Can you repeat this listing exactly, line for line, from the first line to the last?

--- start Data provided ---

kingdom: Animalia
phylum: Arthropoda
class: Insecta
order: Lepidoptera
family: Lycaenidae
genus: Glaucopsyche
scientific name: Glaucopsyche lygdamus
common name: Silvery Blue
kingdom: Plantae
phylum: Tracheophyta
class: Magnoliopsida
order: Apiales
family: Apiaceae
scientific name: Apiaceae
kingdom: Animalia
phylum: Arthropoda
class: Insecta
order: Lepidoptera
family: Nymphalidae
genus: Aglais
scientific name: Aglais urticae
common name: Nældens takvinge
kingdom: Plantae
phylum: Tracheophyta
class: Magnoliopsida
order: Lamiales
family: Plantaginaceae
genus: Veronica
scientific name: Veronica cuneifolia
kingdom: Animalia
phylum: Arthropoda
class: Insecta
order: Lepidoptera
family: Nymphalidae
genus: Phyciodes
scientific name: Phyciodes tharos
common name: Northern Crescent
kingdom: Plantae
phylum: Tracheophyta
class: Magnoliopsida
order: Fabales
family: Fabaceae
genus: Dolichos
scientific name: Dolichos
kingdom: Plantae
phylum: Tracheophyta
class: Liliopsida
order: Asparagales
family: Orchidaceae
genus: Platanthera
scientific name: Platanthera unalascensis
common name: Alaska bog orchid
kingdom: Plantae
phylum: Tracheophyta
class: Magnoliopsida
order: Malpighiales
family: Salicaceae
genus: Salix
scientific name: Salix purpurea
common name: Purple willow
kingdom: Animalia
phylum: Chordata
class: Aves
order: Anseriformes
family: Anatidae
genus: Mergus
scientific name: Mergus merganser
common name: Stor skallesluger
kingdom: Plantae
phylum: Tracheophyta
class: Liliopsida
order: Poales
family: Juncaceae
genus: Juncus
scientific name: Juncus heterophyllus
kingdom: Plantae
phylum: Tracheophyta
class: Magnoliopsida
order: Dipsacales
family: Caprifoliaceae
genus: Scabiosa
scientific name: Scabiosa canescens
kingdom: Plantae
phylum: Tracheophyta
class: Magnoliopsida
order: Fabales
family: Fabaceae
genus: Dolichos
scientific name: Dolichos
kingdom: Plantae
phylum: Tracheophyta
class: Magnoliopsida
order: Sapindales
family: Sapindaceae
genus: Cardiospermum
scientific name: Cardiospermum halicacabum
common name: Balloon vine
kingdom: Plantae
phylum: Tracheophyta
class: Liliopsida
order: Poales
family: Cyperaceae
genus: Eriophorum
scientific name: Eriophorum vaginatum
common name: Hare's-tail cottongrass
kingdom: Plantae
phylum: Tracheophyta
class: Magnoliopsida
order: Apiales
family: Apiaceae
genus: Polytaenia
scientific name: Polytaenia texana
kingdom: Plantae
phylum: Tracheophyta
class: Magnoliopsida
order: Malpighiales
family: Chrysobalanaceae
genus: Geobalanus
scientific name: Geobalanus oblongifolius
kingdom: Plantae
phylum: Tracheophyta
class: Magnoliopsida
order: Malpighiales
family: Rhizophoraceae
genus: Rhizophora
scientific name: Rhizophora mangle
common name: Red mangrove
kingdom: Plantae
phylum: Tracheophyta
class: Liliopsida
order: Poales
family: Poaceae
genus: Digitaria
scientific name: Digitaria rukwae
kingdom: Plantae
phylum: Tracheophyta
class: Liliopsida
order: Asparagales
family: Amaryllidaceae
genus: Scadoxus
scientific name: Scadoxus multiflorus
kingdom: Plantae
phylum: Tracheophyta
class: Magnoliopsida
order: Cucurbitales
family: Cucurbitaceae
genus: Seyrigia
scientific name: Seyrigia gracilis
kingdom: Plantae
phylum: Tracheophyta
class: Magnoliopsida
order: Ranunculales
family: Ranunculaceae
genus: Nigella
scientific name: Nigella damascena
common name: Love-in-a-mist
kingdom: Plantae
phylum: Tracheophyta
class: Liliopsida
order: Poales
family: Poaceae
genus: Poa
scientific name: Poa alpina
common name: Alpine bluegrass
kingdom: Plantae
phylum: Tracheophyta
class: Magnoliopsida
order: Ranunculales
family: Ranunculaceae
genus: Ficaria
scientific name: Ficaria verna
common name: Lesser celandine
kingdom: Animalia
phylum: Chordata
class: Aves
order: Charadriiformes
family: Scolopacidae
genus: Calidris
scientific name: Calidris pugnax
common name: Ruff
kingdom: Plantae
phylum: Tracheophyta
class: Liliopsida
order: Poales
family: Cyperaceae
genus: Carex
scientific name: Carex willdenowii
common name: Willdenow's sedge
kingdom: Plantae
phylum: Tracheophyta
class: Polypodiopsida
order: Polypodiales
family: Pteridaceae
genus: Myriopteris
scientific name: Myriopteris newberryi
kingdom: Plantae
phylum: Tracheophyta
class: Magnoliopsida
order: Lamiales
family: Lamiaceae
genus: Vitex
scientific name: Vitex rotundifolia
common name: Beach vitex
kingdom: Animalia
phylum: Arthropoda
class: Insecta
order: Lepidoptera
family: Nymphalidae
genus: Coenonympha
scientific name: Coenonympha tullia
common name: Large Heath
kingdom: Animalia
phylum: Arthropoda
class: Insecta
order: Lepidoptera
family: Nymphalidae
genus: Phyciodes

--- end Data provided ---

> **Full answer**
kingdom: Animalia
phylum: Arthropoda
class: Insecta
order: Lepidoptera
family: Lycaenidae
genus: Glaucopsyche
scientific name: Glaucopsyche lygdamus
common name: Silvery Blue
kingdom: Plantae
phylum: Tracheophyta
class: Magnoliopsida
order: Apiales
family: Apiaceae
scientific name: Apiaceae
kingdom: Animalia
phylum: Arthropoda
class: Insecta
order: Lepidoptera
family: Nymphalidae
genus: Aglais
scientific name: Aglais urticae
common name: Nældens takvinge
kingdom: Plantae
phylum: Tracheophyta
class: Magnoliopsida
order: Lamiales
family: Plantaginaceae
genus: Veronica
scientific name: Veronica cuneifolia
kingdom: Animalia
phylum: Arthropoda
class: Insecta
order: Lepidoptera
family: Nymphalidae
genus: Phyciodes
scientific name: Phyciodes tharos
common name: Northern Crescent
kingdom: Plantae
phylum: Tracheophyta
class: Magnoliopsida
order: Fabales
family: Fabaceae
genus: Dolichos
scientific name: Dolichos
kingdom: Plantae
phylum: Tracheophyta
class: Liliopsida
order: Asparagales
family: Orchidaceae
genus: Platanthera
scientific name: Platanthera unalascensis
common name: Alaska bog orchid
kingdom: Plantae
phylum: Tracheophyta
class: Magnoliopsida
order: Malpighiales
family: Salicaceae
genus: Salix
scientific name: Salix purpurea
common name: Purple willow
kingdom: Animalia
phylum: Chordata
class: Aves
order: Anseriformes
family: Anatidae
genus: Mergus
scientific name: Mergus merganser
common name: Stor skallesluger
kingdom: Plantae
phylum: Tracheophyta
class: Liliopsida
order: Poales
family: Juncaceae
genus: Juncus
scientific name: Juncus heterophyllus
kingdom: Plantae
phylum: Tracheophyta
class: Magnoliopsida
order: Dipsacales
family: Caprifoliaceae
genus: Scabiosa
scientific name: Scabiosa canescens
kingdom: Plantae
phylum: Tracheophyta
class: Magnoliopsida
order: Fabales
family: Fabaceae
genus: Dolichos
scientific name: Dolichos
kingdom: Plantae
phylum: Tracheophyta
class: Magnoliopsida
order: Sapindales
family: Sapindaceae
genus: Cardiospermum
scientific name: Cardiospermum halicacabum
common name: Balloon vine
kingdom: Plantae
phylum: Tracheophyta
class: Liliopsida
order: Poales
family: Cyperaceae
genus: Eriophorum
scientific name: Eriophorum vaginatum
common name: Hare's-tail cottongrass
kingdom: Plantae
phylum: Tracheophyta
class: Magnoliopsida
order: Apiales
family: Apiaceae
genus: Polytaenia
scientific name: Polytaenia texana
kingdom: Plantae
phylum: Tracheophyta
class: Magnoliopsida
order: Malpighiales
family: Chrysobalanaceae
genus: Geobalanus
scientific name: Geobalanus oblongifolius
kingdom: Plantae
phylum: Tracheophyta
class: Magnoliopsida
order: Malpighiales
family: Rhizophoraceae
genus: Rhizophora
scientific name: Rhizophora mangle
common name: Red mangrove
kingdom: Plantae
phylum: Tracheophyta
class: Liliopsida
order: Poales
family: Poaceae
genus: Digitaria
scientific name: Digitaria rukwae
kingdom: Plantae
phylum: Tracheophyta
class: Liliopsida
order: Asparagales
family: Amaryllidaceae
genus: Scadoxus
scientific name: Scadoxus multiflorus
kingdom: Plantae
phylum: Tracheophyta
class: Magnoliopsida
order: Cucurbitales
family: Cucurbitaceae
genus: Seyrigia
scientific name: Seyrigia gracilis
kingdom: Plantae
phylum: Tracheophyta
class: Magnoliopsida
order: Ranunculales
family: Ranunculaceae
genus: Nigella
scientific name: Nigella damascena
common name: Love-in-a-mist
kingdom: Plantae
phylum: Tracheophyta
class: Liliopsida
order: Poales
family: Poaceae
genus: Poa
scientific name: Poa alpina
common name: Alpine bluegrass
kingdom: Plantae
phylum: Tracheophyta
class: Magnoliopsida
order: Ranunculales
family: Ranunculaceae
genus: Ficaria
scientific name: Ficaria verna
common name: Lesser celandine
kingdom: Animalia
phylum: Chordata
class: Aves
order: Charadriiformes
family: Scolopacidae
genus: Calidris
scientific name: Calidris pugnax
common name: Ruff
kingdom: Plantae
phylum: Tracheophyta
class: Liliopsida
order: Poales
family: Cyperaceae
genus: Carex
scientific name: Carex willdenowii
common name: Willdenow's sedge
kingdom: Plantae
phylum: Tracheophyta
class: Polypodiopsida
order: Polypodiales
family: Pteridaceae
genus: Myriopteris
scientific name: Myriopteris newberryi
kingdom: Plantae
phylum: Tracheophyta
class: Magnoliopsida
order: Lamiales
family: Lamiaceae
genus: Vitex
scientific name: Vitex rotundifolia
common name: Beach vitex
kingdom: Animalia
phylum: Arthropoda
class: Insecta
order: Lepidoptera
family: Nymphalidae
genus: Coenonympha
scientific name: Coenonympha tullia
common name: Large Heath
kingdom: Animalia
phylum: Arthropoda
class: Insecta
order: Lepidoptera
family: Nymphalidae
genus: Phyciodes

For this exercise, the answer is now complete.